Une thèse de licence 3 , liée au secteur informel a été soutenue par deux etudiants de l’Ecole Africaine du Développement(EAD) , en l’occurrence, Sarah Oulah MBON et Ruth Sephora NGOMABI , sous le thème : » Contribution du secteur informel sur les revenus de ménages à Ouenze.
Les deux finalistes ont voulu exposer sur ce thème pour montrer comment le secteur informel génère des emplois. Mais il s’agit des emplois volontaires, donc non contraignants. Seulement , ces emplois ne sont pas réglementés à l’image du secteur d’activité qui les génère. Ils se basent sur un ordre social et essentiel.
Tenue devant un jury composé de trois membres issus du corps enseignants de l’établissement même , sous une forte assistance des parents, amis et connaissances , secondée par un parterre d’enseignants de l’EAD, le jury était composé de MBEKE SYL comme président, NDENGA OBA comme vice président, et Bengale Jean Claude comme membre. Le secteur informel, ont elles soutenu fait partie des vieilles activités menées volontairement par les personnes de tout âge. Il concerne les activités comme la vente à la criée, la vente à l’étalage, la couture, la coiffure, la conduite qui prend de l’ampleur aujourd’hui avec l’arrivée de taxis -motos.
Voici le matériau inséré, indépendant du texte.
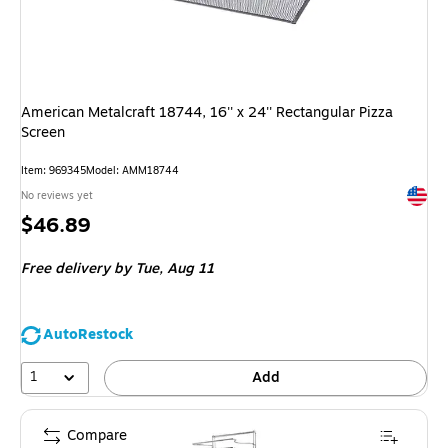
American Metalcraft 18744, 16'' x 24'' Rectangular Pizza
Screen
Item
:
969345
Model
:
AMM18744
Exited 
No reviews yet
Price
$46.89
is
Free delivery
by Tue,
Aug 11
AutoRestock
1
Add
Compare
Aujourd’hui, le chômage qui sévit dans la couche juvénile a renforcé de plus en plus le secteur informel et réduit considérablement l’oisiveté dans cette couche sociale. En effet, nombreux jeunes ont pu s’organiser en formant des foyers, en faisant des enfants qu’ils prennent en charge; bon gré, malgré, grâce aux revenus que leur génèrent ces activités. Selon les auteures de cette thèse, le mobile principal qui pousse les jeunes à se lancer dans ce secteur c’est le manque d’emplois. Elles ont déploré le faible soutien des pouvoirs publics à ce secteur qui, pourtant, contribue à alléger la charge de l’État à travers des taxes que payent les différents acteurs qui interviennent dans ce secteur et même à l’instauration de la paix. Car, les quelques 75% de jeunes diplômés qui étaient tous oisifs, ce serait un grand foyer d’insécurité que l’on entretenait sans pour autant s’en rendre compte.
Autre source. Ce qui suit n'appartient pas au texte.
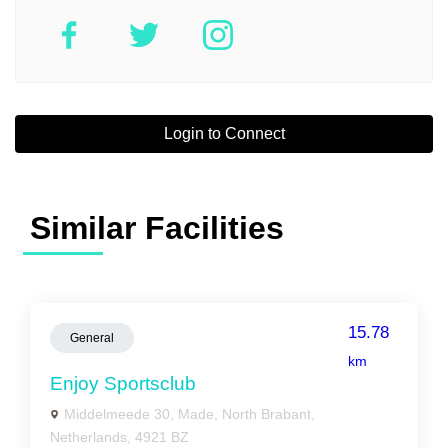
Login to Connect
Similar Facilities
15.78
General
km
Enjoy Sportsclub
Middelmeede 30, Made, North Brabant,
Netherlands, 4921 BZ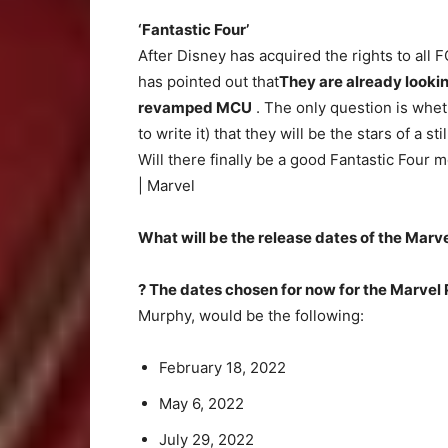
‘Fantastic Four’
After Disney has acquired the rights to all 
has pointed out that
They are already looking
revamped MCU
. The only question is whet
to write it) that they will be the stars of a st
Will there finally be a good Fantastic Four 
| Marvel
What will be the release dates of the Marv
? The dates chosen for now for the Marvel
Murphy, would be the following:
February 18, 2022
May 6, 2022
July 29, 2022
En effet , selon les auteures de la these, sur le nombre total de jeunes qui interviennent dans l’informel, 92% sont scolarisés dont 40% de femmes dans l’alimentation, la friperie, et 75% d’entre eux ont au moins le BAC. Ce travail d’enquête a porté sur les ménages issus exclusivement de l’arrondissement 5 Ouenze sur au moins 25 personnes interrogées issues de différents ménages.
L’objectif pour ces jeunes étudiantes était de démontrer l’apport du secteur informel dans l’économie de notre pays afin de susciter l’intérêt de l’État à investir davantage dans ce secteur d’activités.